=== GIVEN RECORDS ===

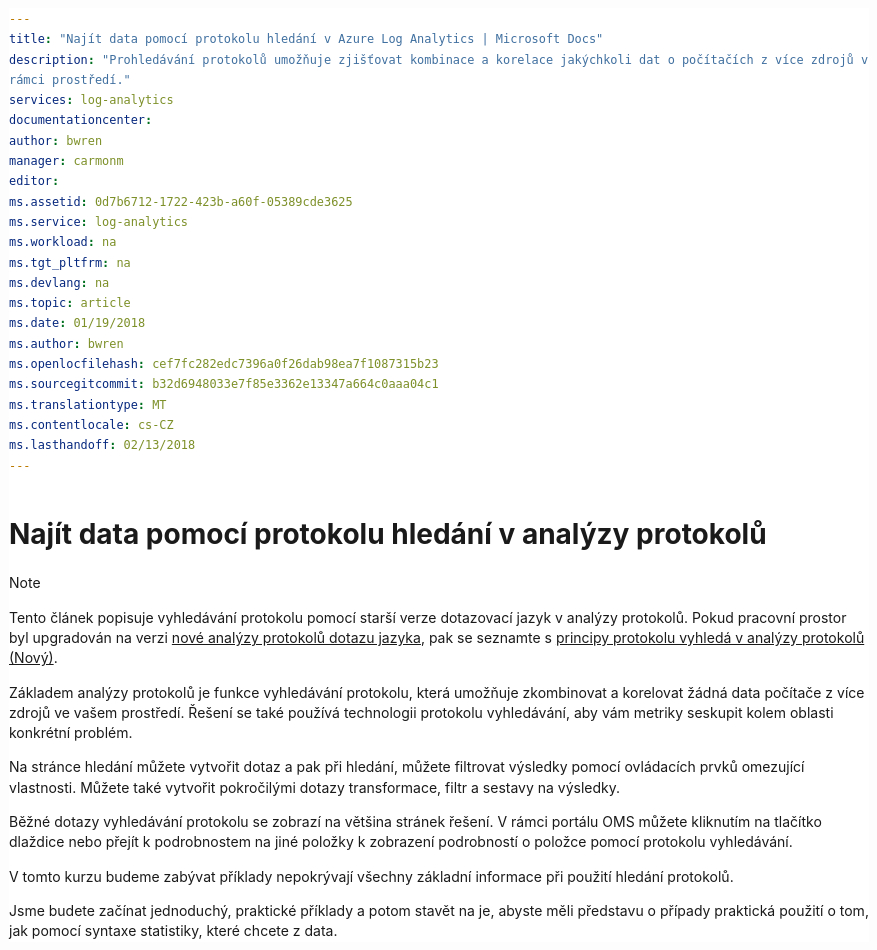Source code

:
 ```yaml
---
title: "Najít data pomocí protokolu hledání v Azure Log Analytics | Microsoft Docs"
description: "Prohledávání protokolů umožňuje zjišťovat kombinace a korelace jakýchkoli dat o počítačích z více zdrojů v rámci prostředí."
services: log-analytics
documentationcenter: 
author: bwren
manager: carmonm
editor: 
ms.assetid: 0d7b6712-1722-423b-a60f-05389cde3625
ms.service: log-analytics
ms.workload: na
ms.tgt_pltfrm: na
ms.devlang: na
ms.topic: article
ms.date: 01/19/2018
ms.author: bwren
ms.openlocfilehash: cef7fc282edc7396a0f26dab98ea7f1087315b23
ms.sourcegitcommit: b32d6948033e7f85e3362e13347a664c0aaa04c1
ms.translationtype: MT
ms.contentlocale: cs-CZ
ms.lasthandoff: 02/13/2018
---
```

# <a name="find-data-using-log-searches-in-log-analytics"></a>Najít data pomocí protokolu hledání v analýzy protokolů

>[!NOTE]
> Tento článek popisuje vyhledávání protokolu pomocí starší verze dotazovací jazyk v analýzy protokolů.  Pokud pracovní prostor byl upgradován na verzi [nové analýzy protokolů dotazu jazyka](log-analytics-log-search-upgrade.md), pak se seznamte s [principy protokolu vyhledá v analýzy protokolů (Nový)](log-analytics-log-search-new.md).


Základem analýzy protokolů je funkce vyhledávání protokolu, která umožňuje zkombinovat a korelovat žádná data počítače z více zdrojů ve vašem prostředí. Řešení se také používá technologii protokolu vyhledávání, aby vám metriky seskupit kolem oblasti konkrétní problém.

Na stránce hledání můžete vytvořit dotaz a pak při hledání, můžete filtrovat výsledky pomocí ovládacích prvků omezující vlastnosti. Můžete také vytvořit pokročilými dotazy transformace, filtr a sestavy na výsledky.

Běžné dotazy vyhledávání protokolu se zobrazí na většina stránek řešení. V rámci portálu OMS můžete kliknutím na tlačítko dlaždice nebo přejít k podrobnostem na jiné položky k zobrazení podrobností o položce pomocí protokolu vyhledávání.

V tomto kurzu budeme zabývat příklady nepokrývají všechny základní informace při použití hledání protokolů.

Jsme budete začínat jednoduchý, praktické příklady a potom stavět na je, abyste měli představu o případy praktická použití o tom, jak pomocí syntaxe statistiky, které chcete z data.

===

▶ WHAT YOU SHOULD DO:
Reproduce the data verbatim and omit each image.

▶ OUTPUT FOR THIS EXERCISE:
Source code

:
 ```yaml
---
title: "Najít data pomocí protokolu hledání v Azure Log Analytics | Microsoft Docs"
description: "Prohledávání protokolů umožňuje zjišťovat kombinace a korelace jakýchkoli dat o počítačích z více zdrojů v rámci prostředí."
services: log-analytics
documentationcenter: 
author: bwren
manager: carmonm
editor: 
ms.assetid: 0d7b6712-1722-423b-a60f-05389cde3625
ms.service: log-analytics
ms.workload: na
ms.tgt_pltfrm: na
ms.devlang: na
ms.topic: article
ms.date: 01/19/2018
ms.author: bwren
ms.openlocfilehash: cef7fc282edc7396a0f26dab98ea7f1087315b23
ms.sourcegitcommit: b32d6948033e7f85e3362e13347a664c0aaa04c1
ms.translationtype: MT
ms.contentlocale: cs-CZ
ms.lasthandoff: 02/13/2018
---
```

# <a name="find-data-using-log-searches-in-log-analytics"></a>Najít data pomocí protokolu hledání v analýzy protokolů

>[!NOTE]
> Tento článek popisuje vyhledávání protokolu pomocí starší verze dotazovací jazyk v analýzy protokolů.  Pokud pracovní prostor byl upgradován na verzi [nové analýzy protokolů dotazu jazyka](log-analytics-log-search-upgrade.md), pak se seznamte s [principy protokolu vyhledá v analýzy protokolů (Nový)](log-analytics-log-search-new.md).


Základem analýzy protokolů je funkce vyhledávání protokolu, která umožňuje zkombinovat a korelovat žádná data počítače z více zdrojů ve vašem prostředí. Řešení se také používá technologii protokolu vyhledávání, aby vám metriky seskupit kolem oblasti konkrétní problém.

Na stránce hledání můžete vytvořit dotaz a pak při hledání, můžete filtrovat výsledky pomocí ovládacích prvků omezující vlastnosti. Můžete také vytvořit pokročilými dotazy transformace, filtr a sestavy na výsledky.

Běžné dotazy vyhledávání protokolu se zobrazí na většina stránek řešení. V rámci portálu OMS můžete kliknutím na tlačítko dlaždice nebo přejít k podrobnostem na jiné položky k zobrazení podrobností o položce pomocí protokolu vyhledávání.

V tomto kurzu budeme zabývat příklady nepokrývají všechny základní informace při použití hledání protokolů.

Jsme budete začínat jednoduchý, praktické příklady a potom stavět na je, abyste měli představu o případy praktická použití o tom, jak pomocí syntaxe statistiky, které chcete z data.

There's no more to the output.